Modeling and analyzing of nonlinear dynamics for linear guide slide platform considering assembly error

It is industry tendency to accurately predict the dynamics of the mechanical systems with full consideration of errors. Based on the Hertz contact theory and general bearing modeling methods, this study proposed a more practical model using numerical method to investigate the influence of assembly error on the dynamics of linear guide slide platform. First, the modeling methods of five types of assembly errors are established, based on which, a nonlinear dynamic model is developed to investigate the influence of assembly error. In consideration of assembly error, the modeling method enables the sum of restoring forces and restoring moments equal to zero when no external load applied to the platform.
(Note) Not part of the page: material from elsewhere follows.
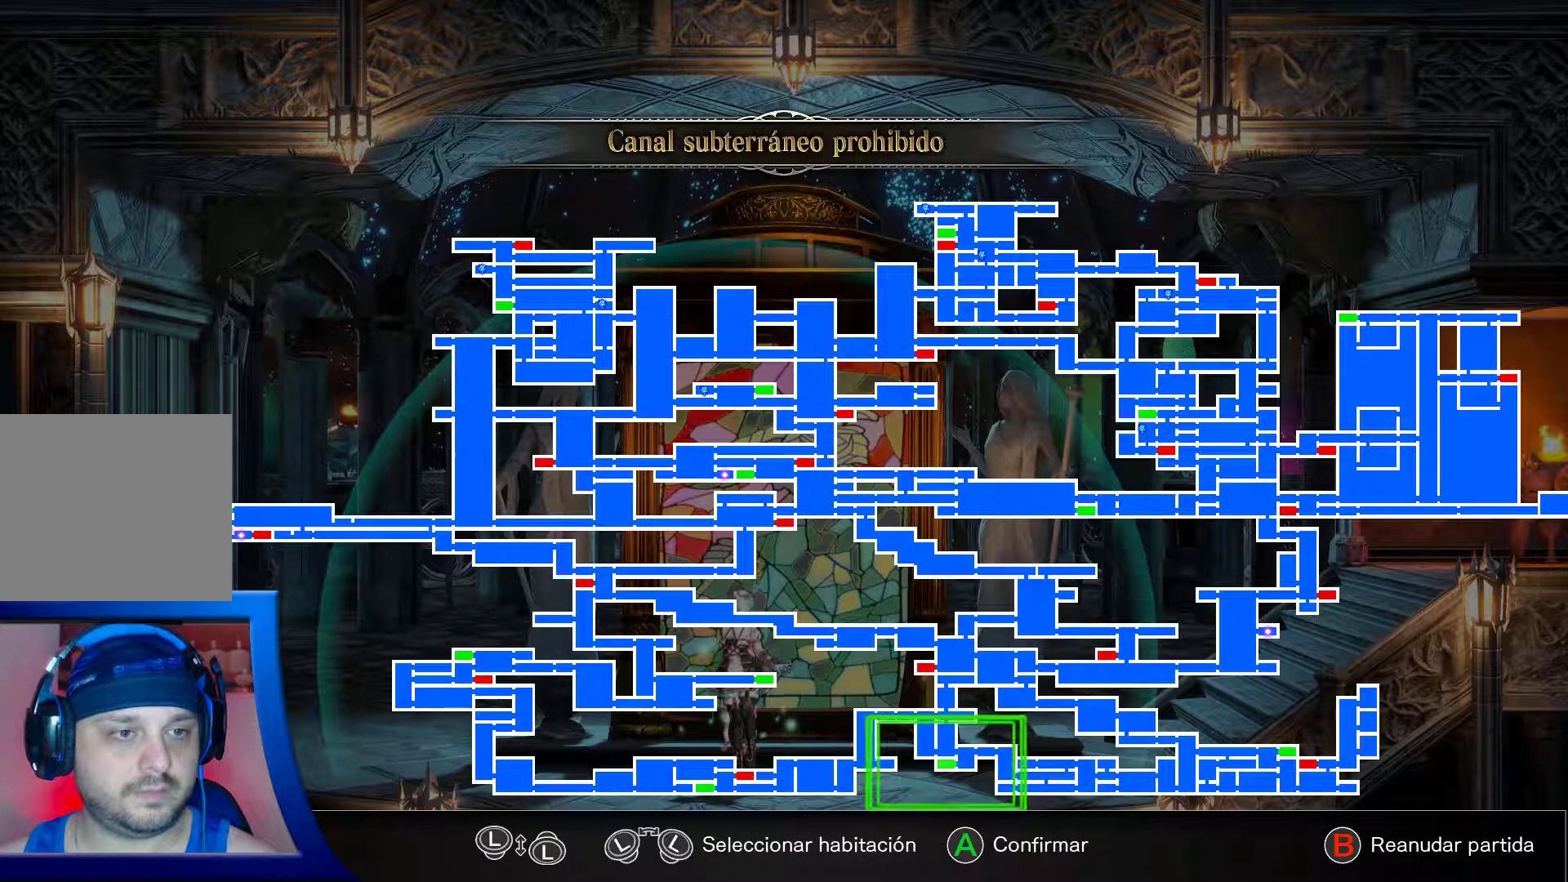
{"dt_ms": 500, "buttons": [], "left_stick": "center", "right_stick": "center", "events": [[150, "DPAD_RIGHT", "down"], [283, "DPAD_RIGHT", "up"]]}
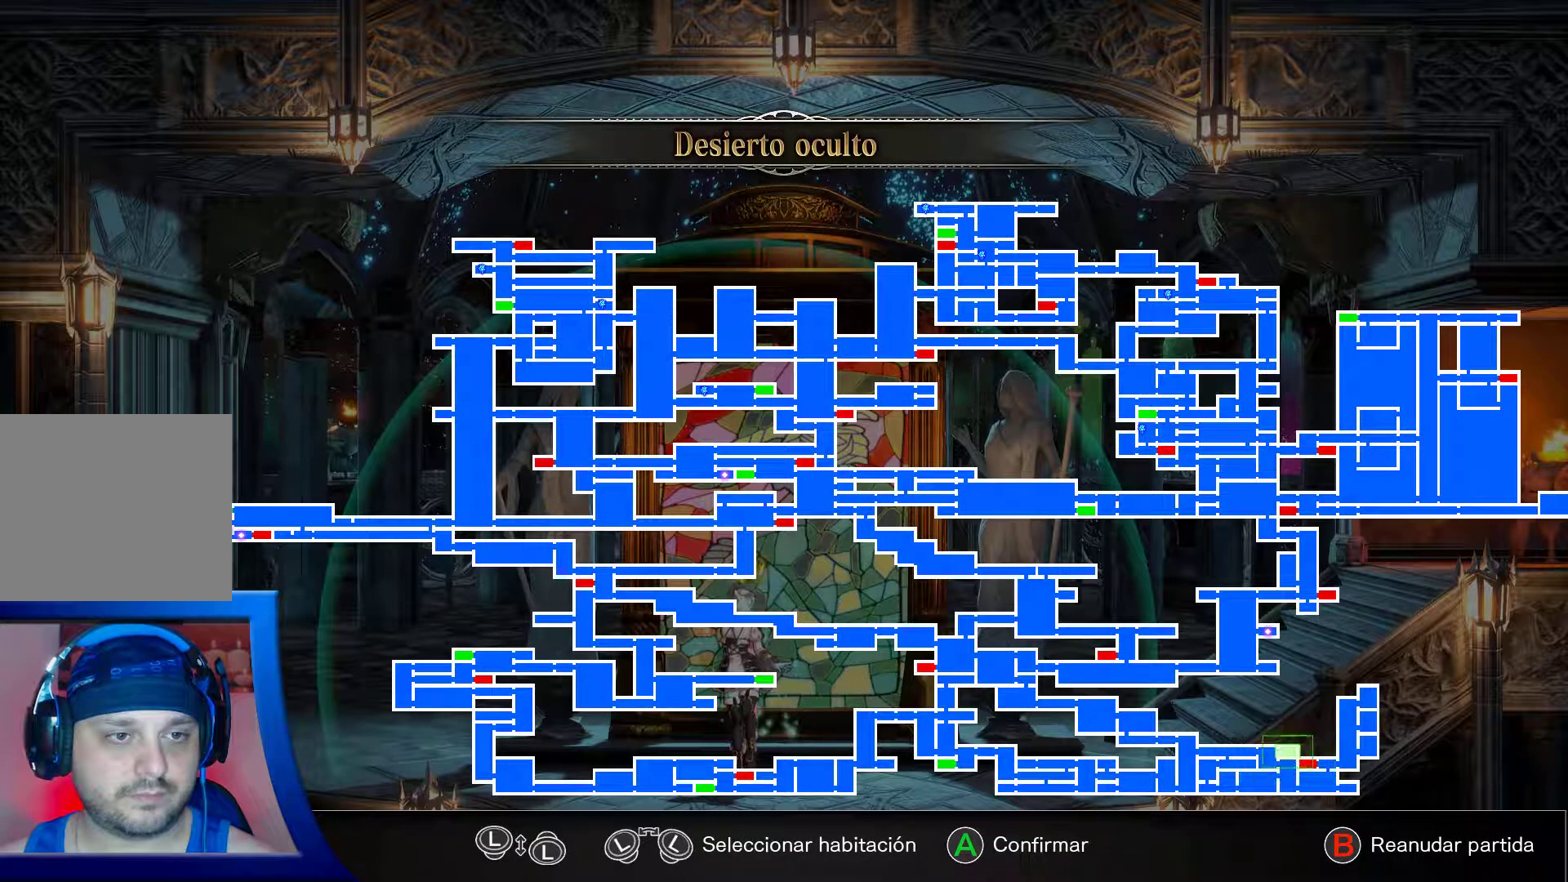
{"dt_ms": 500, "buttons": [], "left_stick": "center", "right_stick": "center", "events": []}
Second, the simulation results indicate that the assembly error can cause uneven load distribution, change the dynamics of the system. In addition, different from previous research results, the stability of the system cannot be improved by simply increasing the preload. Last, in order to validate the proposed method, the proposed model is compared with previous fewer degrees-of-freedom model, and a series of experiments are conducted on a specialized platform to estimate the parameters of the system and verify the proposed model.

Automated summary

This study proposes a practical model using numerical method to investigate the influence of assembly error on the dynamics of mechanical systems. The simulation results show that assembly error can change the dynamics of the system and increasing preload does not improve system stability. The proposed model is validated through experiments.